This project aims to create a classifier that will have the capability to identify fake and real jobs. The final result will be evaluated based on two different models. Since the data provided has both numeric and text features one model will be used on the text data and the other on numeric data. The final output will be a combination of the two. The final model will take in any relevant job posting data and produce a final result determining whether the job is real or not.
This project uses data from Kaggle.
The models will be evaluated based on two metrics:
-
Accuracy:
-
F1-Score: F1 score is a measure of a model’s accuracy on a dataset.
F1-score is used because in this scenario both false negatives and false positives are crucial. This model needs to identify both categories with the highest possible score since both have high costs associated to it.
The data for this project is available at Kaggle - https://www.kaggle.com/shivamb/real-or-fake-fake-jobposting-prediction. The dataset consists of 17,880 observations and 18 features.
The data is combination of integer, binary and textual datatypes. A brief definition of the variables is given below:
| # | Variable | Datatype | Description |
|---|---|---|---|
| 1 | job_id | int | Identification number given to each job posting |
| 2 | title | text | A name that describes the position or job |
| 3 | location | text | Information about where the job is located |
| 4 | department | text | Information about the department this job is offered by |
| 5 | salary_range | text | Expected salary range |
| 6 | company_profile | text | Information about the company |
| 7 | description | text | A brief description about the position offered |
| 8 | requirements | text | Pre-requisites to qualify for the job |
| 9 | benefits | text | Benefits provided by the job |
| 10 | telecommuting | boolean | Is work from home or remote work allowed |
| 11 | has_company_logo | boolean | Does the job posting have a company logo |
| 12 | has_questions | boolean | Does the job posting have any questions |
| 13 | employment_type | text | 5 categories – Full-time, part-time, contract, temporary and other |
| 14 | required_experience | text | Can be – Internship, Entry Level, Associate, Mid-senior level, Director, Executive or Not Applicable |
| 15 | required_education | text | Can be – Bachelor’s degree, high school degree, unspecified, associate degree, master’s degree, certification, some college coursework, professional, some high school coursework, vocational |
| 16 | Industry | text | The industry the job posting is relevant to |
| 17 | Function | text | The umbrella term to determining a job’s functionality |
| 18 | Fraudulent | boolean | The target variable 0: Real, 1: Fake |
Since most of the datatypes are either Booleans or text a summary statistic is not needed here. The only integer is job_id which is not relevant for this analysis. The dataset is further explored to identify null values.

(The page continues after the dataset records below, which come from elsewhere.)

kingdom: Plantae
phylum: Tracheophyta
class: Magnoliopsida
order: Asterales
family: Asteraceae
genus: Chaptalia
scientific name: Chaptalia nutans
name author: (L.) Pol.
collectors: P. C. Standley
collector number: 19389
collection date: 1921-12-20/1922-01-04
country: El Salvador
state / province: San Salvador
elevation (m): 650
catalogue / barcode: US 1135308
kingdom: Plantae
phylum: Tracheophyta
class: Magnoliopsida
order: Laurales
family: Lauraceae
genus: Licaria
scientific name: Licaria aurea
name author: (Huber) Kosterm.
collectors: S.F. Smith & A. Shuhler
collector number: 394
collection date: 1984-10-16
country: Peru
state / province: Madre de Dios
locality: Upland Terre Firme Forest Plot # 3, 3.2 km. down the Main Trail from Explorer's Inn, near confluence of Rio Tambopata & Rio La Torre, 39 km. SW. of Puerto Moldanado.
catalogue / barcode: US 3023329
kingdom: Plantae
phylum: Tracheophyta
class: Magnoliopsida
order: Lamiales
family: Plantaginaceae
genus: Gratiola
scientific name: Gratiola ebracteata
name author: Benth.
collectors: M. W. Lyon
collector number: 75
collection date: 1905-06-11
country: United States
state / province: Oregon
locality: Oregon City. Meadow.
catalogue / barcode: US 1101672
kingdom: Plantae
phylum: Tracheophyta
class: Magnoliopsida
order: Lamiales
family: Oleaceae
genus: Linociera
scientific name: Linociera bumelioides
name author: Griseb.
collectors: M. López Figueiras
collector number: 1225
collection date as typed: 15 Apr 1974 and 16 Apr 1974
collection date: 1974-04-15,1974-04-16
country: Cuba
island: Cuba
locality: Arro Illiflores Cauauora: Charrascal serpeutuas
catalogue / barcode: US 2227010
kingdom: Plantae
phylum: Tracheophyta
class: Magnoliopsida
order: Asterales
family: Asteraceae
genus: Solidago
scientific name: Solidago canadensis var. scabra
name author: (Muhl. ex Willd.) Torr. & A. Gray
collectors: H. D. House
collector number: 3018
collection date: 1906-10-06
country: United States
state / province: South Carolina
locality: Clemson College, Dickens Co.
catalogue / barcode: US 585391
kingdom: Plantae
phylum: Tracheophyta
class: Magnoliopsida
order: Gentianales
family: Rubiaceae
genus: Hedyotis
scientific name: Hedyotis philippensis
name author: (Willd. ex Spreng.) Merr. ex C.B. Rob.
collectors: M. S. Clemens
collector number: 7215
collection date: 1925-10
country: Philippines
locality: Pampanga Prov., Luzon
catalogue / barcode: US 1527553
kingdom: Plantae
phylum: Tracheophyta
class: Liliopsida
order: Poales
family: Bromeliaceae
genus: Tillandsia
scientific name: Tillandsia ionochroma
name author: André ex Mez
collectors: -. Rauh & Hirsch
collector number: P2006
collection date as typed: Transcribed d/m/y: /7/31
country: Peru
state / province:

Variables such as department and salary_range have a lot of missing values. These columns are dropped from further analysis.
After initial assessment of the dataset, it could be seen that since these job postings have been extracted from several countries the postings were in different languages. To simplify the process this project uses data from US based locations that account for nearly 60% of the dataset. This was done to ensure all the data is in English for easy interpretability. Also, the location is split into state and city for further analysis. The final dataset has 10593 observations and 20 features.
The dataset is highly unbalanced with 9868 (93% of the jobs) being real and only 725 or 7% of the jobs being fraudulent. A countplot of the same can show the disparity very clearly.
The first step to visualize the dataset in this project is to create a correlation matrix to study the relationship between the numeric data.